Enlarged extracellular space of aquaporin-4–deficient mice does not enhance diffusion of Alexa Fluor 488 or dextran polymers

Aquaporin-4 (AQP4) water channels expressed on glia have been implicated in maintaining the volume of extracellular space (ECS). A previous diffusion study employing small cation tetramethylammonium and a real-time iontophoretic (RTI) method demonstrated an increase of about 25% in the ECS volume fraction (α) in the neocortex of AQP4^−/− mice compared to AQP4^+/+ mice but no change in the hindrance imposed to diffusing molecules (tortuosity λ).

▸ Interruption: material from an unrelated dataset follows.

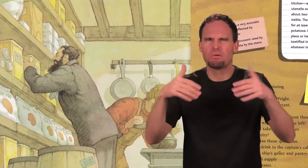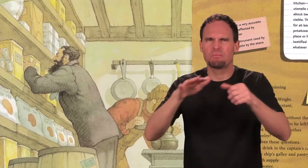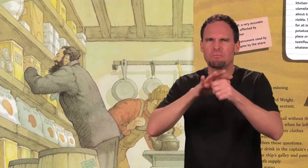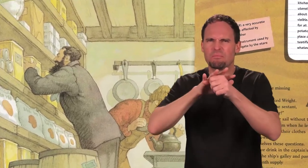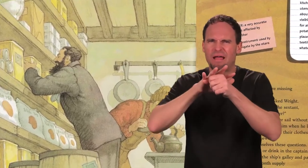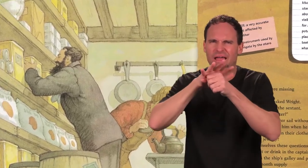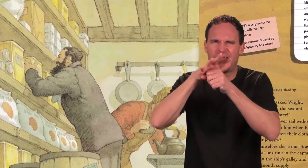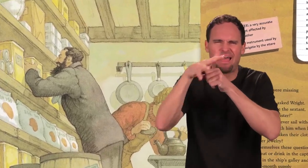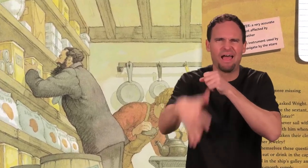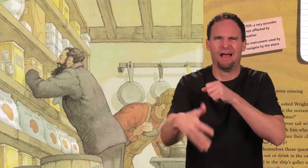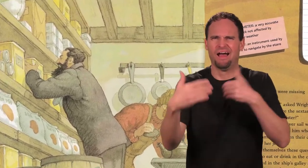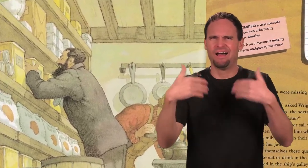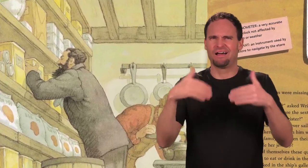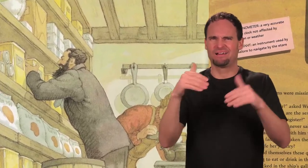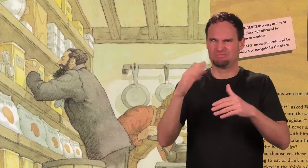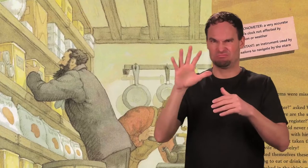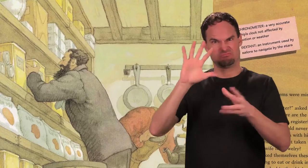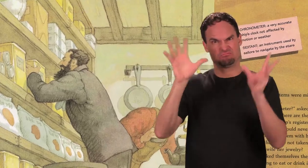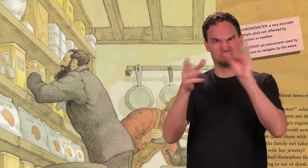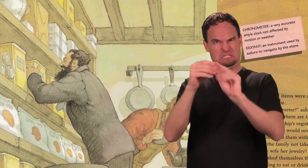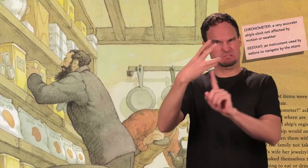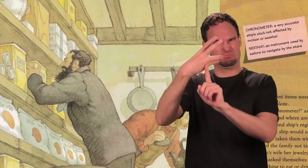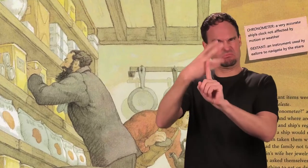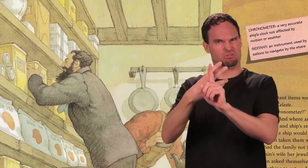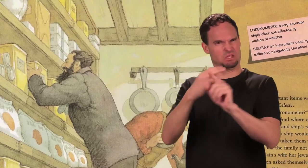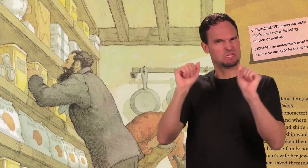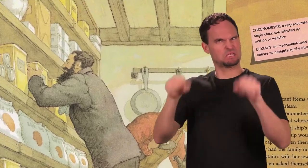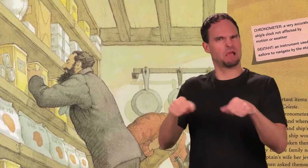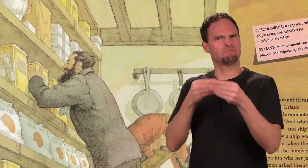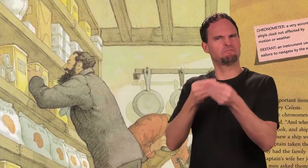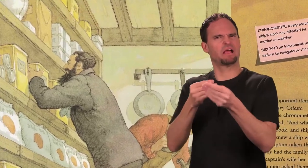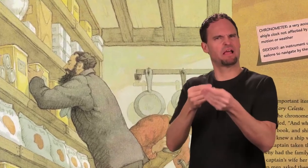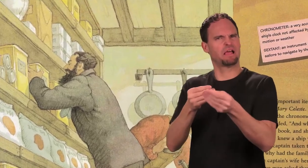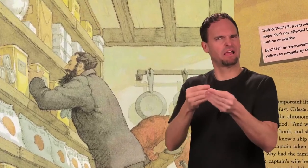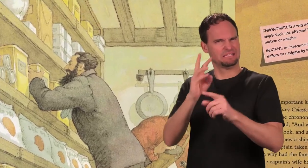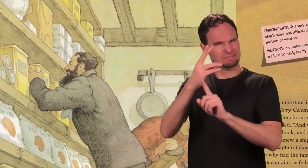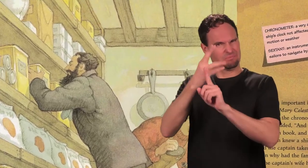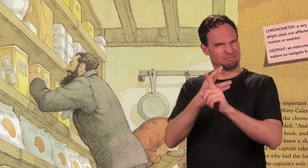There they found a six-month supply of uncooked food and fresh water.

In contrast, other diffusion studies employing large molecules (dextran polymers) and a fluorescence recovery after photobleaching (FRAP) method measured a decrease of about 10%–20% in λ in the neocortex of AQP4^−/− mice. These conflicting findings on λ would imply that large molecules diffuse more readily in the enlarged ECS of AQP4^−/− mice than in wild type but small molecules do not. To test this hypothesis, we used integrative optical imaging (IOI) to measure tortuosity with a small Alexa Fluor 488 (molecular weight MW] 547, λ_AF) and two large dextran polymers (MW 3000, λ_dex3 and MW 75,000, λ_dex75) in the in vitro neocortex of AQP4^+/+ and AQP4^−/− mice. We found that λ_AF=1.59, λ_dex3=1.76 and λ_dex75=2.30 obtained in AQP4^−/− mice were not significantly different from λ_AF=1.61, λ_dex3=1.76, and λ_dex75=2.33 in AQP4^+/+ mice. These IOI results demonstrate that λ measured with small and large molecules each remain unchanged in the enlarged ECS of AQP4^−/− mice compared to values in AQP4^+/+ mice. Further analysis suggests that the FRAP method yields diffusion parameters not directly comparable with those obtained by IOI or RTI methods. Our findings have implications for the role of glial AQP4 in maintaining the ECS structure.